### Extract to read
□ □ □ □ □
# UK Culinary Schools



## memento (Aug 9, 2008)

Hello!

I have one more year left doing my A-Levels and I have started to think that I may want to change my career path from becoming a psychologist to becoming a chef. I've posted why in detail in my introduction thread, but trust me, this isn't a fleeting thought!

I currently work part time at a restaurant which serves good food but is no means big. I am a server and act as a starter chef two or three times a week. I would like to become a chef in a prestigious restaurant or hotel. I know these are perhaps ambitious pipe dreams however this is my goal. I also believe the best way of obtaining this goal is to attended an accomplished culinary school to gain professional training a certification. The two major schools I am looking at are Le Cordon Bleu and Tante Marie, both based in or around London. I would like to know what your opinions are on either of these schools as it would be greatly appreciated! I would want to go to a school that would try to place me under a very good chef to learn from after graduation, and it would be helpful to know the entry level salary for graduates of either program, especially Le Cordon Bleu's Grande Diploma.

Many thanks!


----------



## tessa (Sep 9, 2007)
□ □ □ □ □
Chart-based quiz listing
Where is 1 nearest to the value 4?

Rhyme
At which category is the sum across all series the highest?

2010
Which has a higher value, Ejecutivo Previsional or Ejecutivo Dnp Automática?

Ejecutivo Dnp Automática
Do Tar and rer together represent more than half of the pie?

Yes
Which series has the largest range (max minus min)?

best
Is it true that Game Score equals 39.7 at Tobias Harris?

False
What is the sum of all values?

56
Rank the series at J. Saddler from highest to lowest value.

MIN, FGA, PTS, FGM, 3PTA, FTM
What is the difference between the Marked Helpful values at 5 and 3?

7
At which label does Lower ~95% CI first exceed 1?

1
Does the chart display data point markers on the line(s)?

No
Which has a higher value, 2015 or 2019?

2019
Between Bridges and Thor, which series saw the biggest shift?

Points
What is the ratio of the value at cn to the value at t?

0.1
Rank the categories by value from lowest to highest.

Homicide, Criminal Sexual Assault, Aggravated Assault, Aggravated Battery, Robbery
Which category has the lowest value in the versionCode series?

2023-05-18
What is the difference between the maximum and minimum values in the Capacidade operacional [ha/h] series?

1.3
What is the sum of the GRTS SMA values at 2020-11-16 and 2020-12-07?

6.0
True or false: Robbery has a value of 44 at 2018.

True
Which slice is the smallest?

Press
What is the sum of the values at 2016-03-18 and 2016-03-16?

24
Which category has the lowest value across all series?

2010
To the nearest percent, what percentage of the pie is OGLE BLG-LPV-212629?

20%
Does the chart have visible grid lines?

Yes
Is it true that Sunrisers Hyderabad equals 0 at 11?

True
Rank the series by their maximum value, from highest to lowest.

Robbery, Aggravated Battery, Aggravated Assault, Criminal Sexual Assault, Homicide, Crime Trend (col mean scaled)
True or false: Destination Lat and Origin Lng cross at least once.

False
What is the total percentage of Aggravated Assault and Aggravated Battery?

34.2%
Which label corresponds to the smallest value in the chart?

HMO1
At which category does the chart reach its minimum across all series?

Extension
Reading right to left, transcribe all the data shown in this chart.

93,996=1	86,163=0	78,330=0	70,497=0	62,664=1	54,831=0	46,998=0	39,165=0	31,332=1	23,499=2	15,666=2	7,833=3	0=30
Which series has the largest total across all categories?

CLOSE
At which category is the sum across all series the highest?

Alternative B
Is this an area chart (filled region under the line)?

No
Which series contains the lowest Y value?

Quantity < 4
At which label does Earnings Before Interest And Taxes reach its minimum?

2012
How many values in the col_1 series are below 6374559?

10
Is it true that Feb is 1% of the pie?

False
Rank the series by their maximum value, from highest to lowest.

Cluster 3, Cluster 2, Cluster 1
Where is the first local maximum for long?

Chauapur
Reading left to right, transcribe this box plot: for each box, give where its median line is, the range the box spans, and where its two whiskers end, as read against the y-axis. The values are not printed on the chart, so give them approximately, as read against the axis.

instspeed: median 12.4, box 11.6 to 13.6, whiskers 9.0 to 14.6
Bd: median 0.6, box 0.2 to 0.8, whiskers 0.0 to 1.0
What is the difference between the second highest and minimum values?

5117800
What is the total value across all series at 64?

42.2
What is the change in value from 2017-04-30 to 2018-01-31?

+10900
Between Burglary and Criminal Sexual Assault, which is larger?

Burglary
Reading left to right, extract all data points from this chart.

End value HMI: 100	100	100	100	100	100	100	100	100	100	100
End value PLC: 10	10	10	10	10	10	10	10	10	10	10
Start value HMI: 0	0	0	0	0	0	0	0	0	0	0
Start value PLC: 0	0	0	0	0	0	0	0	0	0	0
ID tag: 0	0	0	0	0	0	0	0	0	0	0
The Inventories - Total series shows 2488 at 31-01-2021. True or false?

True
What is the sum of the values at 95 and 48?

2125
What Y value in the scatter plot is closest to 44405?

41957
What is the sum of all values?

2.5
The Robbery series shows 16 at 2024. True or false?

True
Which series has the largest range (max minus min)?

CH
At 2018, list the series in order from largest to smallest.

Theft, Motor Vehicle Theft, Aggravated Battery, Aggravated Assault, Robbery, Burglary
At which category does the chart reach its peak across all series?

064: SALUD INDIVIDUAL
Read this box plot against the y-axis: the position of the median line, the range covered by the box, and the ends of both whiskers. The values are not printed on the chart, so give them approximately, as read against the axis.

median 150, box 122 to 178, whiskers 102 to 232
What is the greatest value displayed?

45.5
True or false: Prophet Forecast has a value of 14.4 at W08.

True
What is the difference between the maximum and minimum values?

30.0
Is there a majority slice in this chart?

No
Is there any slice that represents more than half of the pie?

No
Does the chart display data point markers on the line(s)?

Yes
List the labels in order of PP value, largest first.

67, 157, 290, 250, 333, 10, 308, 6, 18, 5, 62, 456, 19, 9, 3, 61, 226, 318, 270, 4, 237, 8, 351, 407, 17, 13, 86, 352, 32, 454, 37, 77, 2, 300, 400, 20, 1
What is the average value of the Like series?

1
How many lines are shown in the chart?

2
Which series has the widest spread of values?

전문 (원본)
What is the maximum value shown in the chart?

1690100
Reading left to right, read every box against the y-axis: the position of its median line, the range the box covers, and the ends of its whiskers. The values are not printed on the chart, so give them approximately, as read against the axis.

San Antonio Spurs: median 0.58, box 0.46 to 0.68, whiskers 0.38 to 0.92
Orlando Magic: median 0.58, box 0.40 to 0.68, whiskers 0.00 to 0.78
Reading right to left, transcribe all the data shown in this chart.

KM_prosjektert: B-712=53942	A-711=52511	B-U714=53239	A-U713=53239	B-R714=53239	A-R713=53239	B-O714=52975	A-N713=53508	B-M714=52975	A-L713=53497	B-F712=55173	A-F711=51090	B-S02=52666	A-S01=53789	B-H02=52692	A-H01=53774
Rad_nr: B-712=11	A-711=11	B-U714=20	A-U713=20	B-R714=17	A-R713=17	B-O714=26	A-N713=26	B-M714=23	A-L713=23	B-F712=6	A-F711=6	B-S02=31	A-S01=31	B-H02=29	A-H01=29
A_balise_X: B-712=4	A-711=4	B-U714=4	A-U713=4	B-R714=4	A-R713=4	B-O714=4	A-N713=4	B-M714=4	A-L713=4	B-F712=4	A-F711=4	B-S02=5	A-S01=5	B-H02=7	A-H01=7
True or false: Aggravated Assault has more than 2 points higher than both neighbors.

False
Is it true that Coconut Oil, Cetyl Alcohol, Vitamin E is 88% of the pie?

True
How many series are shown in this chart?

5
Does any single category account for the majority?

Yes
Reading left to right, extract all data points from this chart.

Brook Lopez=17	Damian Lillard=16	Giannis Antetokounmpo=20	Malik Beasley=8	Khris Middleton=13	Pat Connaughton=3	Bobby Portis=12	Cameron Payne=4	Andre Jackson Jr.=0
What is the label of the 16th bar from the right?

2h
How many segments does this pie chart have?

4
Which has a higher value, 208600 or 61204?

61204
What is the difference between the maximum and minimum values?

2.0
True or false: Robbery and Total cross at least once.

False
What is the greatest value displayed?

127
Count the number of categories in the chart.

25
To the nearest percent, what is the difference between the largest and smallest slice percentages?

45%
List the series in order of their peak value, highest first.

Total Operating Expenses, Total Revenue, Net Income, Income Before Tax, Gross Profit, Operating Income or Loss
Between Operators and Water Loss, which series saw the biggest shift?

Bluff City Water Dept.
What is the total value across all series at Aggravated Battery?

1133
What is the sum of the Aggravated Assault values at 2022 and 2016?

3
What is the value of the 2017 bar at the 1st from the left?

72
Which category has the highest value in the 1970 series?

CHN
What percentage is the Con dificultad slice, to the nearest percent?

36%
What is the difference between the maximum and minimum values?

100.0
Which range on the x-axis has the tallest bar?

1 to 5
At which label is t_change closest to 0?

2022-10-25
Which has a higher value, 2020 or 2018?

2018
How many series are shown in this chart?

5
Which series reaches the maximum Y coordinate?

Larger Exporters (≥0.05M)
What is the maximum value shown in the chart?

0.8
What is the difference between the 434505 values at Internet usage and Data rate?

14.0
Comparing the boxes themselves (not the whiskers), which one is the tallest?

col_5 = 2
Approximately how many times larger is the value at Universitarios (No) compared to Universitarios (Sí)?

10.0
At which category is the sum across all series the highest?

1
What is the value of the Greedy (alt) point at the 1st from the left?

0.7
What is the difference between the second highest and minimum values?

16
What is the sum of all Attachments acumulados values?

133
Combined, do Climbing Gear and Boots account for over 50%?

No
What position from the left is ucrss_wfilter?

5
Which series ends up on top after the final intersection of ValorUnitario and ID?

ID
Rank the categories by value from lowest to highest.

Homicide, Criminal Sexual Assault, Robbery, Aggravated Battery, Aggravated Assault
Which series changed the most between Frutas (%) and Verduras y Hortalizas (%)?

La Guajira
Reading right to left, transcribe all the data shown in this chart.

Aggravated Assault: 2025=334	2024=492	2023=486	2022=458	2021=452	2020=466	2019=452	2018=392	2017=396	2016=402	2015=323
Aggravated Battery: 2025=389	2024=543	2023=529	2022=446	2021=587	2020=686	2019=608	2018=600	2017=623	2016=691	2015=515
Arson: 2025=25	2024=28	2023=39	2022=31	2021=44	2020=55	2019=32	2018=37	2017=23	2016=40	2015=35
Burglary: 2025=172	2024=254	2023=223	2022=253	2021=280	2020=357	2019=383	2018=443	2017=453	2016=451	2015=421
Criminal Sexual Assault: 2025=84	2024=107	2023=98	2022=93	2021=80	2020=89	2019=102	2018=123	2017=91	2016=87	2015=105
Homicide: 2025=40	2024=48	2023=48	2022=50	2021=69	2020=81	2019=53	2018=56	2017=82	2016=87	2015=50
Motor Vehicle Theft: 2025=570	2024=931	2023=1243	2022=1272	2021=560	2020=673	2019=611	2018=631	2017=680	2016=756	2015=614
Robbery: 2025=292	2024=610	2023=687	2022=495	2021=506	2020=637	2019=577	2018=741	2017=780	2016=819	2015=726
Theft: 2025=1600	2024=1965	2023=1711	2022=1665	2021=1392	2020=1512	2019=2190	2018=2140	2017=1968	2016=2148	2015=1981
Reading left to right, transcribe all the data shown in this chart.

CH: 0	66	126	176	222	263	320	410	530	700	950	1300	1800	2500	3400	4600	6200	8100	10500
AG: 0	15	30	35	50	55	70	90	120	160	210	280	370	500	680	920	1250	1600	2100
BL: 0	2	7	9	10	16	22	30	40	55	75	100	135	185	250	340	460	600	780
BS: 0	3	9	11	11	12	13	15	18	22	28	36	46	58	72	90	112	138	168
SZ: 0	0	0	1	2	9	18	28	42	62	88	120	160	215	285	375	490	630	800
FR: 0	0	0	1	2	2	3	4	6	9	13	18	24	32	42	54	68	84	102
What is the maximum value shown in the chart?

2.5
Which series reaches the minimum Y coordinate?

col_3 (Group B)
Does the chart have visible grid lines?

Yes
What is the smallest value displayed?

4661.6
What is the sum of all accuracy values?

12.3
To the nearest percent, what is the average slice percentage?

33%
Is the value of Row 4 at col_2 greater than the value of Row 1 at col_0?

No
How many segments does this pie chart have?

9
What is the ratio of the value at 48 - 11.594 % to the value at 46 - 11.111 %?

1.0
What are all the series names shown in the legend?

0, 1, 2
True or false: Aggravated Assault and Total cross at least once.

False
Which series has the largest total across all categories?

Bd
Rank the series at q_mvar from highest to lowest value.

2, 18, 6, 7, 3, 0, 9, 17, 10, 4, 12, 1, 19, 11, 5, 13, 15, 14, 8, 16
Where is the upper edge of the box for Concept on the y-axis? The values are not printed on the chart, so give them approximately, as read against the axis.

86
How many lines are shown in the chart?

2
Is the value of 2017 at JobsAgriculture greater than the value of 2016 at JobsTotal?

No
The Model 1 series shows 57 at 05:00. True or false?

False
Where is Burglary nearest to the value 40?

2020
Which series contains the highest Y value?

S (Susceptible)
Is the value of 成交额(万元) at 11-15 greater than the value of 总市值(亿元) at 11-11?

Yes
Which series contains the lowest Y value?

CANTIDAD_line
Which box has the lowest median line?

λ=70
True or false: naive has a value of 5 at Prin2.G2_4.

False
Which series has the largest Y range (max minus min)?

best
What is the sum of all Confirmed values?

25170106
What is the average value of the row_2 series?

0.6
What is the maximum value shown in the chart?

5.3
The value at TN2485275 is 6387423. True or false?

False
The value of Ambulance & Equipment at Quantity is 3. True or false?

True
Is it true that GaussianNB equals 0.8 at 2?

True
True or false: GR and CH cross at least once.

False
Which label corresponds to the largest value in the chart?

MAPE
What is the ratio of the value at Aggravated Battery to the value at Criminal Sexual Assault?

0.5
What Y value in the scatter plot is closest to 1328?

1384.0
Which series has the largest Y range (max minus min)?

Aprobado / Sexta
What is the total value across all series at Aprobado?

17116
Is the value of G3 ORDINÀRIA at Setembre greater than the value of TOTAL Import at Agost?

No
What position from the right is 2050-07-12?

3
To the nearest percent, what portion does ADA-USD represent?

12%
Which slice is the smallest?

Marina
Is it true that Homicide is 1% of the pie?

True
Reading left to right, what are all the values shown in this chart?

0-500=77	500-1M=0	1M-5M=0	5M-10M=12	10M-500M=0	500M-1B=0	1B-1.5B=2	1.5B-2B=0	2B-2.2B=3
□ □ □ □ □
### Instructions
1 > Name every job or role that the forum thread on UK culinary schools mentions the poster having or wanting.
2 > Repeat the listing starting at its first line and ending at the line that contains "Which has a higher value, 2015 or 2019?".
The forum thread and the listing are unrelated to each other.

### Answers given
1 > psychologist, chef, server, starter chef

2 >
Where is 1 nearest to the value 4?

Rhyme
At which category is the sum across all series the highest?

2010
Which has a higher value, Ejecutivo Previsional or Ejecutivo Dnp Automática?

Ejecutivo Dnp Automática
Do Tar and rer together represent more than half of the pie?

Yes
Which series has the largest range (max minus min)?

best
Is it true that Game Score equals 39.7 at Tobias Harris?

False
What is the sum of all values?

56
Rank the series at J. Saddler from highest to lowest value.

MIN, FGA, PTS, FGM, 3PTA, FTM
What is the difference between the Marked Helpful values at 5 and 3?

7
At which label does Lower ~95% CI first exceed 1?

1
Does the chart display data point markers on the line(s)?

No
Which has a higher value, 2015 or 2019?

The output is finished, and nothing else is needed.